LCH vs. HSL card colors demonstrating that the LCH contrast adjustment algorithm generates richer colors while still meeting accessibility requirements.

HSL does an ok job of darkening colors for accessibility, but you can see that when we used LCH, I retained much more of the original saturation of the color. The HSL cards look dark and dull.

How do I use LCH?

As of May 2023, lch() is supported in all browsers. To support older browsers you'll need to use a CSS processor or convert colors manually.

An example CSS LCH color looks like lch(40 68.8 34.5). This color uses the new CSS Colors 4 syntax without commas and supports the new slash syntax for specifying the alpha channel: lch(40 68.8 34.5 / 50%).

You can explore LCH colors and convert them to RGB using the LCH Colour Picker. Using colord, you can convert LCH colors to RGB colors:

// This should be in a file called "colord.js" or similar
import { extend } from "colord";
import a11yPlugin from "colord/plugins/a11y";
import lchPlugin from "colord/plugins/lch";
extend([lchPlugin, a11yPlugin]);
export { colord } from "colord";

And then in a different file:

import { colord } from "./colord";
const lch = colord({ l: 55, c: 85, h: 25 }).toLch();
colord(lch).toHex(); // "#fa234c"
lch.l -= 10;
colord(lch).toHex(); // "#da0036"

You can even generate more accessible versions of existing colors:

import { colord } from "./colord";
// Contrast is a number in the range 1-21 using the WCAG AA algorithm
function darkenColorForContrast(baseColor, contrast = 4.5) {
  const lch = colord(baseColor).toLch();
  while (lch.l > 0 && colord(lch).contrast("#fff") < contrast) {
    lch.l -= 1;
  }
  return colord(lch).toHex();
}
darkenColorForContrast("#f60"); // "#d54100"

Before and after contrast correction: 2.9 to 4.6 (WCAG AA requires 4.5+ for most text)
Before and after contrast correction: 2.9 to 4.6 (WCAG AA requires 4.5+ for most text).

Lossy conversion

LCH can represent colors outside the sRGB color space used by RGB and HSL colors in the browser.

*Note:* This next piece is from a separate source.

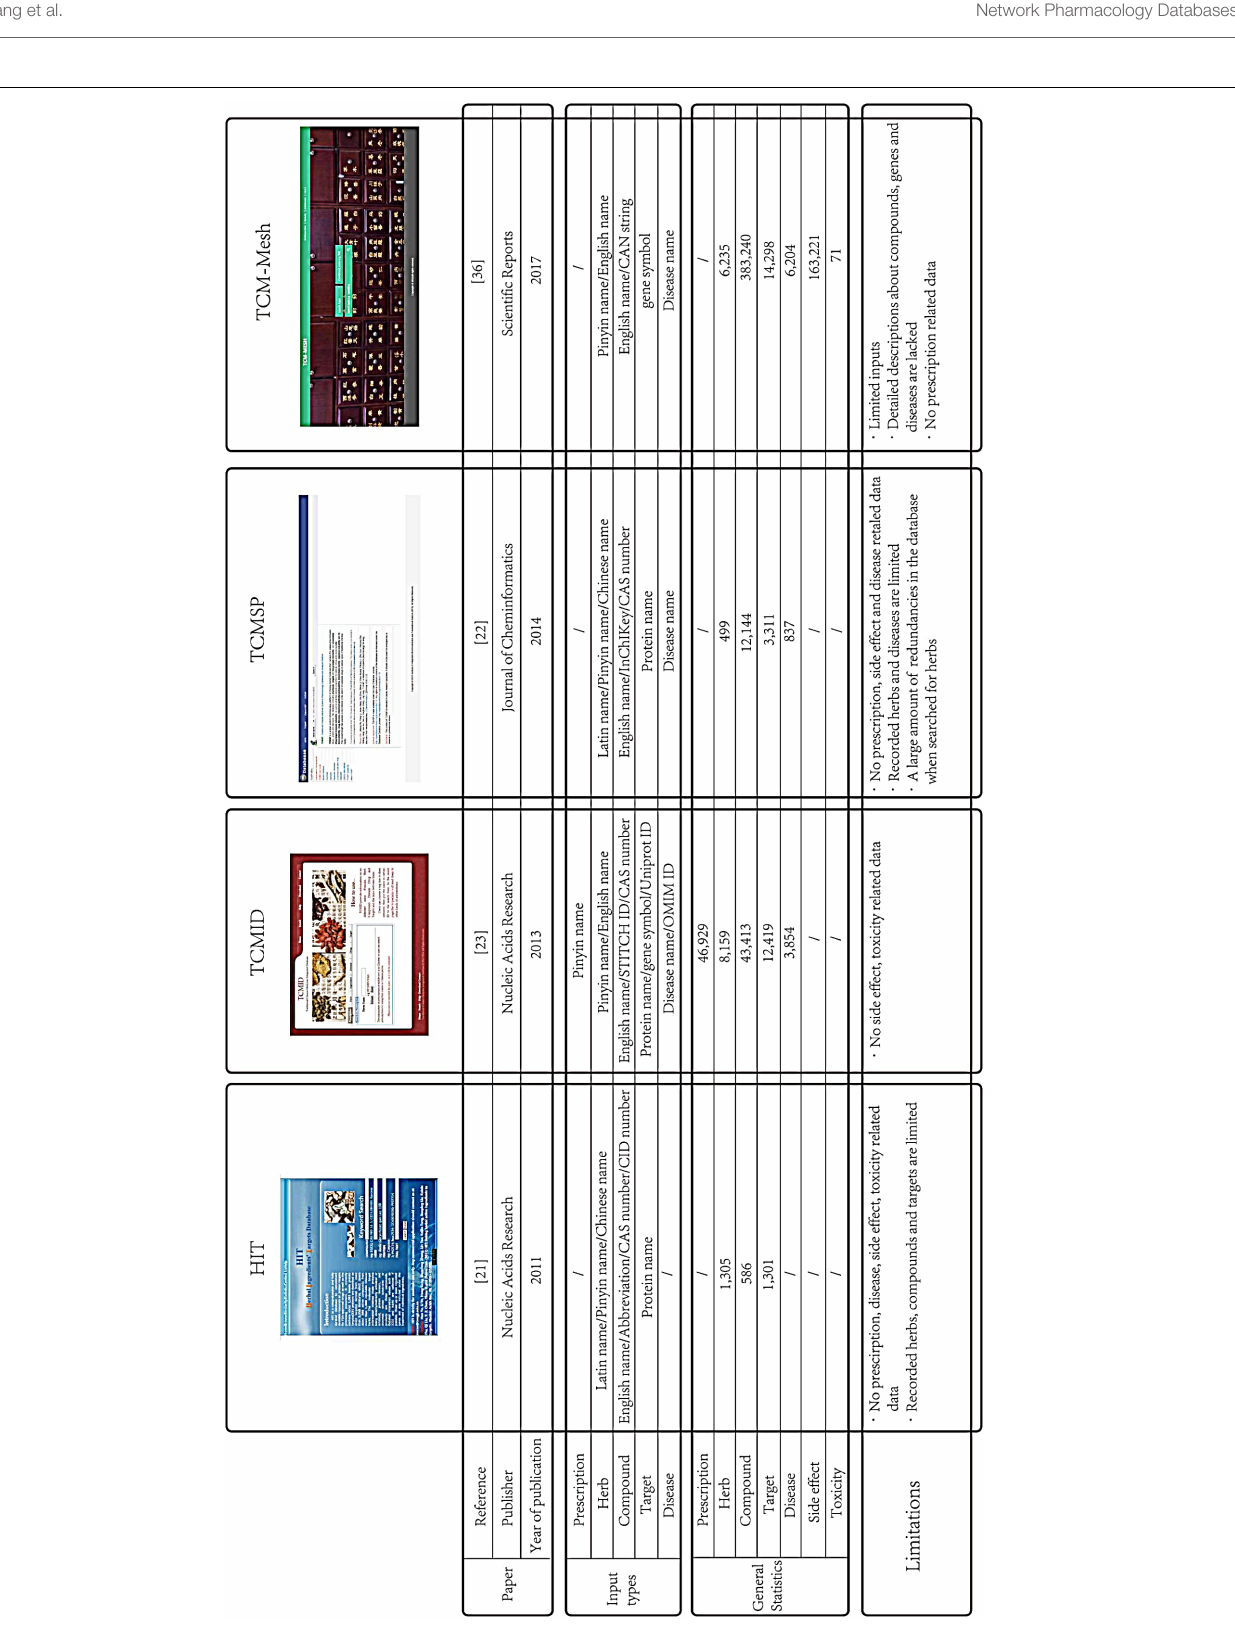
Frontiers in Pharmacology |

Many colors in LCH can't be translated accurately to RGB. It's important to keep colors in LCH format as long as possible. And LCH must be implemented in CSS before non-SRGB colors in the browser.

LCH tradeoffs

You might be surprised to learn that with LCH colors, the chroma and lightness maximum values depend on the hue. In my experience, this isn't a huge issue, but it can be weird to get used to. If you exceed a parameter's range in LCH, its value is adjusted to the maximum.

Also, the hue in LCH is offset from the hue in HSL. HSL's hue starts at pure red, while LCH's hue starts at pinkish red. So if you were attempting to convert HSL to LCH manually, your hues would get mixed up.

Further reading

  • Color Combos: A color contrast and combination website that supports LCH colors if your browser supports LCH colors. Note that this site uses the WCAG color contrast algorithm, which isn't perceptually correct. The WCAG is considering switching to a perceptually correct contrast algorithm in a future release, enabling designers to pick colors that look better and are more accessible without automatic contrast-checking tools complaining about them. Note: If your browser doesn't support LCH, you can use this URL to approximate the colors via hex codes.

  • Designing accessible color systems by Stripe: A great read on how Stripe used perceptually uniform color spaces to redesign their color palette for accessibility! This is where I originally learned about the CIELAB color space.

  • Perceptually uniform color spaces by Programming Design Systems: This article contains excellent information on color spaces with many great images.